If you find him, please call me ASAP. May have green tongue paint on his fur, but please do not wash.

[Jay Boven]

 
Strong Silent Commando seeking Red Haired Beauty

[DD]

 
Sophisticated Jewish Male seeking Sexy Indian Princess

Do you like a man with undeniable panache?
If you can appreciate a fine wine and a great pair of driving moccasins I’m your man.
All women who are not CeCe need not apply.

[Shana B]

 

Looking for Intergalactic Art Dealer

I need an eye-catching piece to serve as a focal center of attention in my palace.
Must be able to fasten securely to wall, as attempts will inevitably be made to steal it.
Once I have acquired the right piece, I will not give up my favorite decoration.

[Paul Frohm]

 

Party Planner Needed

Never-nude Analrapist planning coming out party!
Spring 2013 heralds my return to the limelight and a celebration is in order.
Not looking to purchase party supplies yet, but you could say I’m buy-curious.
Must be proficient in banner.

[Steve Bennett]

 

Dandy D February 14, 2013 at 1:34 am

These came out great!
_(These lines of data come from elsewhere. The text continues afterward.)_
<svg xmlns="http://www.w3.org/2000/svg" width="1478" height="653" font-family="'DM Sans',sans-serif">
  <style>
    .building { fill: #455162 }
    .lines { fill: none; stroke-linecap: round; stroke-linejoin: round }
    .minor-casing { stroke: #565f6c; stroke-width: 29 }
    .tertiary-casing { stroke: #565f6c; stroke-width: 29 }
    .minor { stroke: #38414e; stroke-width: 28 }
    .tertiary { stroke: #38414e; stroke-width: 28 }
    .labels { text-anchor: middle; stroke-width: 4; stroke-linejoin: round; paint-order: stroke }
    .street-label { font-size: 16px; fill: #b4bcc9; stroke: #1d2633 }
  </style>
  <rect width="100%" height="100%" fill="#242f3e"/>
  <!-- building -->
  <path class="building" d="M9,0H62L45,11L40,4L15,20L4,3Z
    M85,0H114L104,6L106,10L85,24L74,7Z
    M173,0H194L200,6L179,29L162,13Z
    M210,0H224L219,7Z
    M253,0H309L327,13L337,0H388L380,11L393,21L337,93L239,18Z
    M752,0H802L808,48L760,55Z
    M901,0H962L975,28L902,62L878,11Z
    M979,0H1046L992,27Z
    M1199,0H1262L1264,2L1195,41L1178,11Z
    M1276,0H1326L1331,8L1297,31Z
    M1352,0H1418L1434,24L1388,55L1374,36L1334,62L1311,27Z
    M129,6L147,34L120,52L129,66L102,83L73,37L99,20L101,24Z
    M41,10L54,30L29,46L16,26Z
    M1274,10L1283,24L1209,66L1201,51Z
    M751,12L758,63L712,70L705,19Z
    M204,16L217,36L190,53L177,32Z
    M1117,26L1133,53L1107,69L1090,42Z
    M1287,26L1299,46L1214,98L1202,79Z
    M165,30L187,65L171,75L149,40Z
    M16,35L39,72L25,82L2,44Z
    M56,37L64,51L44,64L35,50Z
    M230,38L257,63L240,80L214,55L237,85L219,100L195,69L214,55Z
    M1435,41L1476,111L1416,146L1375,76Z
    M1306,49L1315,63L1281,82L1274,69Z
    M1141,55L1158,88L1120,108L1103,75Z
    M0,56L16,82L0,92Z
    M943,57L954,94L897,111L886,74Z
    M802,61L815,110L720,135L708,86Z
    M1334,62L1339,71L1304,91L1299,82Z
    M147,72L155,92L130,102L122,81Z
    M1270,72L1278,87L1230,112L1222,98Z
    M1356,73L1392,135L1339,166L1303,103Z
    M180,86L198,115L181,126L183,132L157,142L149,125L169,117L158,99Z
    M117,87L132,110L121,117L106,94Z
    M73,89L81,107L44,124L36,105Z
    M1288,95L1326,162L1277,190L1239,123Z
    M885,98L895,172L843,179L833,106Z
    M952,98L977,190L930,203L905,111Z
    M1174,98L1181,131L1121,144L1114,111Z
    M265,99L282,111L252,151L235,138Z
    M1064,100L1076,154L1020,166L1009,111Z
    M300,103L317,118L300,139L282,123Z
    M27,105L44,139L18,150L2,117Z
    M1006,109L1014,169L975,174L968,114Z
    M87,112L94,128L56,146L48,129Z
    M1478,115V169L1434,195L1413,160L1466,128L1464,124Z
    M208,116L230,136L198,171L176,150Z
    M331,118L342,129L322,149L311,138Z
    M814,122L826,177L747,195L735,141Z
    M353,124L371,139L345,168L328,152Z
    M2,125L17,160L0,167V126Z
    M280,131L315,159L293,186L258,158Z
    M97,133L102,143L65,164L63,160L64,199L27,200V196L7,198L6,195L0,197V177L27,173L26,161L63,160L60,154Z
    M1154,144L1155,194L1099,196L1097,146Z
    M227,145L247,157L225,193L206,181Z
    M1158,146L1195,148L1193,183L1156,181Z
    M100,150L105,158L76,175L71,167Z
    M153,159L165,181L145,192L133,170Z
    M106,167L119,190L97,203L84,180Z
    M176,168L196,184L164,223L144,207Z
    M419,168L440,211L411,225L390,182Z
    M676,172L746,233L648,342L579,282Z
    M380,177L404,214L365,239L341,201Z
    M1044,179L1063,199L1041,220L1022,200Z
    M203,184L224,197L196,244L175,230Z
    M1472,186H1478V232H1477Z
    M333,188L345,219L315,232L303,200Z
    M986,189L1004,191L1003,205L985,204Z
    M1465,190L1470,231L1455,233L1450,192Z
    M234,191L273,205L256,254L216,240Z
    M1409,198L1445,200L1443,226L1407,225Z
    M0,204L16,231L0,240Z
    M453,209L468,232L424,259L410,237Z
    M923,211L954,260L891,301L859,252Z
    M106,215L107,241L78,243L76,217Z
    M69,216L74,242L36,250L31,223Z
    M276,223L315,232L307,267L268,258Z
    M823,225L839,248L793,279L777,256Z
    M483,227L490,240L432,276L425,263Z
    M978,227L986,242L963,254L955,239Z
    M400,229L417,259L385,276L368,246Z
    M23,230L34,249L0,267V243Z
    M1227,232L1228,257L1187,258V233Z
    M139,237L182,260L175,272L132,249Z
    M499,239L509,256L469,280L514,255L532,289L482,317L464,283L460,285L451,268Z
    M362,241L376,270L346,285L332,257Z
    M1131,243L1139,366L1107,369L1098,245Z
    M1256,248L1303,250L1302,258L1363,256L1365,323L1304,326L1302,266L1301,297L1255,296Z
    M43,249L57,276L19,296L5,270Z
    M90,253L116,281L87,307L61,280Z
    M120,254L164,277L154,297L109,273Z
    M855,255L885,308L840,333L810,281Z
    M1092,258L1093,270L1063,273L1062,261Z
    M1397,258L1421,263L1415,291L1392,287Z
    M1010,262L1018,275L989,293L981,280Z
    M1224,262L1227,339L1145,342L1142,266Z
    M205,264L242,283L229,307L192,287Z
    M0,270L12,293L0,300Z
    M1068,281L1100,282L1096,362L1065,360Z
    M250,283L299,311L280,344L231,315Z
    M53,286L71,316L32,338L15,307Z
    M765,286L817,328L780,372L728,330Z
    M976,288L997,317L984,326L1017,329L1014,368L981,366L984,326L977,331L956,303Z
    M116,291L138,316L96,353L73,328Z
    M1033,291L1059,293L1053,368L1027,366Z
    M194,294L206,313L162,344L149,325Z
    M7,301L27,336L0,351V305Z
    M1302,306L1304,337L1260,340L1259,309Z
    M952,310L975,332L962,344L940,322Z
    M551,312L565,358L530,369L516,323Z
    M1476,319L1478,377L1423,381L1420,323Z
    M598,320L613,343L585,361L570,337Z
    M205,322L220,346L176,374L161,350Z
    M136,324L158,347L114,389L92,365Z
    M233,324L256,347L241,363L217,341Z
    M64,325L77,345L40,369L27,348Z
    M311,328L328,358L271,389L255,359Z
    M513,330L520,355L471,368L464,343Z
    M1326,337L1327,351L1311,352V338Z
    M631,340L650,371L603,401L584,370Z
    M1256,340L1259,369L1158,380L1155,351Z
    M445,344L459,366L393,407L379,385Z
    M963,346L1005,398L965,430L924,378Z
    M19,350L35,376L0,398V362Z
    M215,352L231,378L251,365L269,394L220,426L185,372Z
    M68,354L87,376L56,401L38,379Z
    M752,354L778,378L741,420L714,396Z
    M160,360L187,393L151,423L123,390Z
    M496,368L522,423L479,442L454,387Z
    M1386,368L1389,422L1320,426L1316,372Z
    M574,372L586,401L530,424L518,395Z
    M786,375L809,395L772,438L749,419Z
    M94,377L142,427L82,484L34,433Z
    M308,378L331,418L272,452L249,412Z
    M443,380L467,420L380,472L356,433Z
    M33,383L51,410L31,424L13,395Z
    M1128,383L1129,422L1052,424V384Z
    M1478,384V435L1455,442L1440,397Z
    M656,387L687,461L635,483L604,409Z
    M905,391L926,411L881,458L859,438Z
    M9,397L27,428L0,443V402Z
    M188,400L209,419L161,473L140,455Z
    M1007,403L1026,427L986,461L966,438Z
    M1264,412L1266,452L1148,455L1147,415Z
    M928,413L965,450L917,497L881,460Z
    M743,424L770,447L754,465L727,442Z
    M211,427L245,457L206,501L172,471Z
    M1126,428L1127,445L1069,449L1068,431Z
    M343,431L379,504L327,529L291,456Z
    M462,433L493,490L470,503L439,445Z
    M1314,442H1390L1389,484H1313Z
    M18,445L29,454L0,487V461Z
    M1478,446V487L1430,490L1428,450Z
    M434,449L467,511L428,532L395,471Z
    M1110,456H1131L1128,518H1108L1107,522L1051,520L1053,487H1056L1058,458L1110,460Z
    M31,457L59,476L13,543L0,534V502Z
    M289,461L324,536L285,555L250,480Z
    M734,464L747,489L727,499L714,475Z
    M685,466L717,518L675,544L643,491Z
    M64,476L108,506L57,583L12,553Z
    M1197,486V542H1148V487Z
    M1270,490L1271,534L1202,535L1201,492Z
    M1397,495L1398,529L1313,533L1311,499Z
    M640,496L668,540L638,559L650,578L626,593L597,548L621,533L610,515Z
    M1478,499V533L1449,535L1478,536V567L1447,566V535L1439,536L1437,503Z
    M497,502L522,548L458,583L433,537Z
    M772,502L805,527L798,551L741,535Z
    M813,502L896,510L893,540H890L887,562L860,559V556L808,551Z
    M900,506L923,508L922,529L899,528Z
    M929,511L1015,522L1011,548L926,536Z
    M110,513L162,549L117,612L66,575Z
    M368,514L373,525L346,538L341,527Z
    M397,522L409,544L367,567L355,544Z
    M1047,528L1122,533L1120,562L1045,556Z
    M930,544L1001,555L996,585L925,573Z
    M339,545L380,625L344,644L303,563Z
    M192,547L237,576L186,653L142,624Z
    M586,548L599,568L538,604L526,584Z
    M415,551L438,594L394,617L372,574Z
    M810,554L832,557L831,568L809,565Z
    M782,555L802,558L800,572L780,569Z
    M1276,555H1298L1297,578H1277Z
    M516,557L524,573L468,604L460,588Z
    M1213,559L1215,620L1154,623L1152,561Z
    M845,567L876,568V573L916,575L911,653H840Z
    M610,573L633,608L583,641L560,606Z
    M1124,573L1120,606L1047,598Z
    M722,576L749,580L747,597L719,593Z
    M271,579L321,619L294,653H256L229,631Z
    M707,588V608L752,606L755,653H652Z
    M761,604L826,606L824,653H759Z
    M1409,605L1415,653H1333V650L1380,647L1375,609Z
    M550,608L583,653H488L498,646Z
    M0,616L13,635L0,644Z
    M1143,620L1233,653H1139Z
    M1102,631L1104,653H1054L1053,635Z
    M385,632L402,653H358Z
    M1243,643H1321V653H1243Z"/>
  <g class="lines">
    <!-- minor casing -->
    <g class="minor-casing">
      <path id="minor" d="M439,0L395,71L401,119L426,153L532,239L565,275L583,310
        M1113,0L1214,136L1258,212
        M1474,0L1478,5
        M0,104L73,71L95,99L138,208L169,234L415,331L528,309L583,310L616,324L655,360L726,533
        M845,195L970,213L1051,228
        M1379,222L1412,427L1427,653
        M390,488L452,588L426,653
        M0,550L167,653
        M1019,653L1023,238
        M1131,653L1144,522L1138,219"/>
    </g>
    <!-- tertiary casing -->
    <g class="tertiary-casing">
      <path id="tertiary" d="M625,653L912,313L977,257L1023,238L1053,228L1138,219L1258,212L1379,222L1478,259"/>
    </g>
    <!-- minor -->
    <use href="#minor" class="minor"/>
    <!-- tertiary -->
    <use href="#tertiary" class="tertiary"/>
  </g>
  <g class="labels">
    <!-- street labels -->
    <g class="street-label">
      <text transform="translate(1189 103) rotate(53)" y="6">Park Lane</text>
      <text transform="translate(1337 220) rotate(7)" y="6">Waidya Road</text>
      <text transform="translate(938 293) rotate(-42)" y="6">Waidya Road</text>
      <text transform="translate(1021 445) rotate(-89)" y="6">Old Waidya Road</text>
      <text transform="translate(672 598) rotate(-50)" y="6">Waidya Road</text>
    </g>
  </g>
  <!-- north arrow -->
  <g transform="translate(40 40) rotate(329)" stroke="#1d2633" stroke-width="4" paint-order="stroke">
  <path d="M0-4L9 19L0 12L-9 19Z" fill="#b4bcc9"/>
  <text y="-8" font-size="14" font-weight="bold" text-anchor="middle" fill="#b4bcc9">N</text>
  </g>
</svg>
I like the Kenny Powers one and the Evil Lyn one!

Dex (@Dex1138) February 14, 2013 at 7:52 am

I’m voting for Jaime’s!

Jason Gross (@SockOfFleagulls) February 14, 2013 at 9:29 am

SWAGR had my vote. “PhD preferred” = classic

ShezCrafti February 14, 2013 at 10:33 am

Yeah, that was pretty brilliant. Another vote for SWAGR here!

SharePointJoe February 14, 2013 at 9:43 am

I’m such a fan of the Schmidt one [Shana B].
But they all made me chuckle.

Sammy February 14, 2013 at 10:06 am

You can see that the Spider-Man one was well thought out and executed. Count me as a vote for that one

Tron February 14, 2013 at 3:53 pm

I’m voting for Kevin Hellions.

Howie Decker February 14, 2013 at 5:12 pm

it’s one hell of a classified.

jason bellanti February 14, 2013 at 9:26 pm

I vote for Marzo

Kevin Hellions February 15, 2013 at 12:00 am

Woo Hoo! I got two votes! I’m voting for me too. Just like Kelly on 90210 I choose me.